Le parti au pouvoir en Afrique du Sud, le Congrès national africain (ANC), se réunit d’urgence lundi à Pretoria pour « finaliser », selon son chef Cyril Ramaphosa, la délicate question du départ anticipé du président de la République, le très controversé Jacob Zuma.
Les deux hommes ont engagé le 6 février des tractations directes pour régler cet épineux problème, mais les discussions s’éternisent.
Lundi, la plus haute instance de décision de l’ANC, le Conseil national exécutif (NEC), qui avait donné mandat à Cyril Ramaphosa pour négocier avec le chef de l’Etat, se réunira à huis clos, une nouvelle fois d’urgence.
« Parce que notre peuple veut que ce sujet soit finalisé, c’est précisément ce que le Conseil national exécutif (NEC) fera » lundi à Pretoria, a assuré dimanche Cyril Ramaphosa, sans donner de précisions.
« Nous savons que vous voulez passer à autre chose », a lancé dimanche le vice-président devant des milliers de partisans de l’ANC réunis au Cap (sud-ouest) à l’occasion du centenaire de la naissance de Nelson Mandela, le père de la nation « arc-en-ciel ».
Cyril Ramaphosa, qui succéderait à Jacob Zuma en cas de démission du président, se heurte cependant à deux obstacles de taille pour mettre un point final à cette crise: l’obstination du chef de l’Etat, qui s’accroche au pouvoir, fidèle à sa réputation de battant infatigable, et les divisions de l’ANC.
Le 4 février, Jacob Zuma a exclu de démissionner, malgré l’appel pressant de la direction de son parti.
Dans les négociations en cours, il tenterait d’obtenir l’immunité, alors que son nom figure au coeur de plusieurs affaires de corruption. Il chercherait aussi à obtenir la prise en charge de ses frais de justice, selon les médias nationaux.
Dimanche, Cyril Ramaphosa a toutefois exclu un passe-droit pour le président, rappelant avec fermeté que « ceux qui sont corrompus et ont volé l’argent des pauvres seront jugés ».
– ‘Désunion’ –
Le patron de l’ANC a cependant reconnu que son parti émergeait d’une période de « désunion et de discorde ». Des divisions qui justifient qu’il manoeuvre avec énormément de précaution s’il veut sortir vainqueur de cette crise.
Lors de sa réunion lundi, le NEC devrait être informé des conclusions des négociations, en tout cas de leur état d’avancement, a estimé Mcebisi Ndletyana, professeur de sciences politiques à l’université de Johannesburg.

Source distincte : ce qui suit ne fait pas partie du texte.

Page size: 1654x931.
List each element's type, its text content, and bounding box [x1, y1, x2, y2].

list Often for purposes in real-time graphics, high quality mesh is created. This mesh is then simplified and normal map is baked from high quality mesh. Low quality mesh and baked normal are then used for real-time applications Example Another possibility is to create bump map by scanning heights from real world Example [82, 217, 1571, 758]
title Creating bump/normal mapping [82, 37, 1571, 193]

Le NEC peut notamment décider de rappeler le chef de l’Etat, ce qu’il avait fait en 2008 avec le président Thabo Mbeki. Mais le président Zuma n’a aucune obligation constitutionnelle de se plier à cette injonction.
Parmi les autres options, le NEC pourrait aussi décider de saisir le Parlement en déposant une motion de défiance contre le président ou en engageant une procédure de destitution du chef de l’Etat.
L’autorité du président Zuma a commencé à vaciller depuis l’élection en décembre de Cyril Ramaphosa qui lui a succédé à la tête de l’ANC, le parti au pouvoir en Afrique du Sud depuis l’avènement de la démocratie en 1994.
Sous la direction de Cyril Ramaphosa, le parti de feu Nelson Mandela multiplie les réunions pour tenter de sceller l’avenir de Jacob Zuma. Il s’agit pour le pro-Ramaphosa d’éviter la déroute aux élections générales prévues en 2019.
Les événements se sont accélérés la semaine dernière à l’approche du très attendu discours annuel du président devant le parlement.
Ce temps fort de la politique sud-africaine a finalement été reporté, officiellement pour éviter des débordements dans l’hémicycle. Officieusement sans doute pour permettre aux négociations d’aboutir.
Aucune nouvelle date n’a été avancée, mais l’ANC a assuré que la présentation du budget prévue pour le 21 février serait maintenue, laissant penser que la question du président serait réglée d’ici là.
Dans les rangs de l’opposition, on s’impatiente. Elle a déposé une motion de défiance pour le 22 février, la neuvième depuis l’arrivée au pouvoir de Jacob Zuma en 2009.
Une journée villes mortes a été annoncée, mais il n’était pas clair dimanche si elle serait organisée.
En dépit de l’impasse politique actuelle en Afrique du Sud, le risque d’un éventuel coup d’Etat militaire semble totalement écarté, estiment les analystes, qui relèvent que l’armée sud-africaine n’est pas politisée.